[Task data]

----

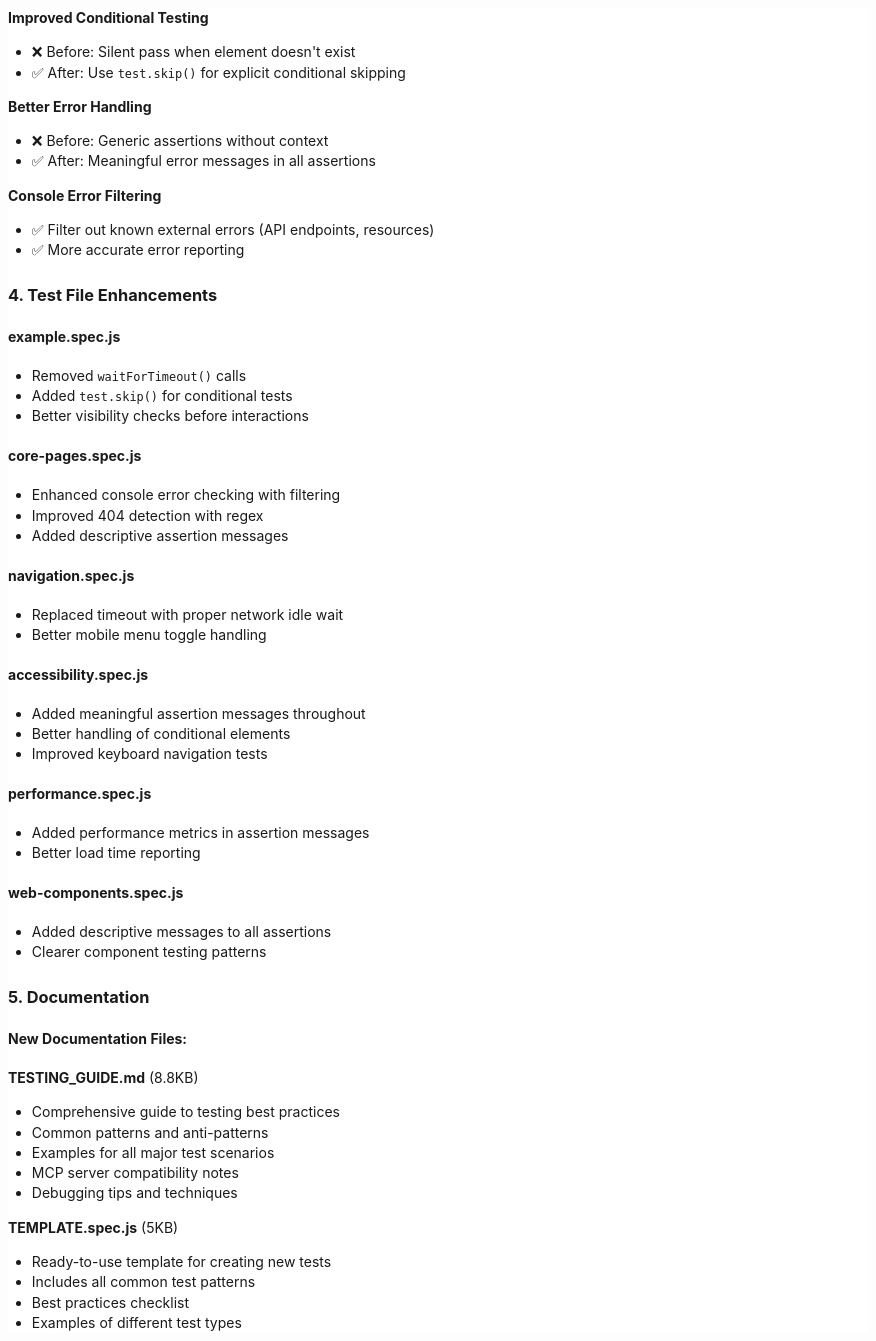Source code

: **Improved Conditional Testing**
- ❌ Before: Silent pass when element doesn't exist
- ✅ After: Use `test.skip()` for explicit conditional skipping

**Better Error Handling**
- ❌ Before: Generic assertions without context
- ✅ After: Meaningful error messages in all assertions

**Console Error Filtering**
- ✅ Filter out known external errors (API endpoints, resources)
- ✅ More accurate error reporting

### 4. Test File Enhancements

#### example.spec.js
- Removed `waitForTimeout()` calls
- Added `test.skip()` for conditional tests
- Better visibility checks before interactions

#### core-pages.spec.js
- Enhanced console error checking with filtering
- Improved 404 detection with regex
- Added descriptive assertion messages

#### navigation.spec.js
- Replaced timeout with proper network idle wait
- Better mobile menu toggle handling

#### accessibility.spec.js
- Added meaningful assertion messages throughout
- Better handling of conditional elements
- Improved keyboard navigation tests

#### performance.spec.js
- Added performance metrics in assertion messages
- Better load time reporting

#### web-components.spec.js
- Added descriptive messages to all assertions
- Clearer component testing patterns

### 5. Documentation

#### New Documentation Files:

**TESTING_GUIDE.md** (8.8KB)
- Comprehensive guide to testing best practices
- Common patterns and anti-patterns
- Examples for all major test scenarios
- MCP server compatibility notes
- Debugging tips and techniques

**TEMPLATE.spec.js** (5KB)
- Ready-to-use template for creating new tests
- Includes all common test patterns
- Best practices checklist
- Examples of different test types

----

[Exercise details] Having found the line that contains "- Best practices checklist", set down that line and all the rest through the end of the records, exactly.

[Finished task]
- Best practices checklist
- Examples of different test types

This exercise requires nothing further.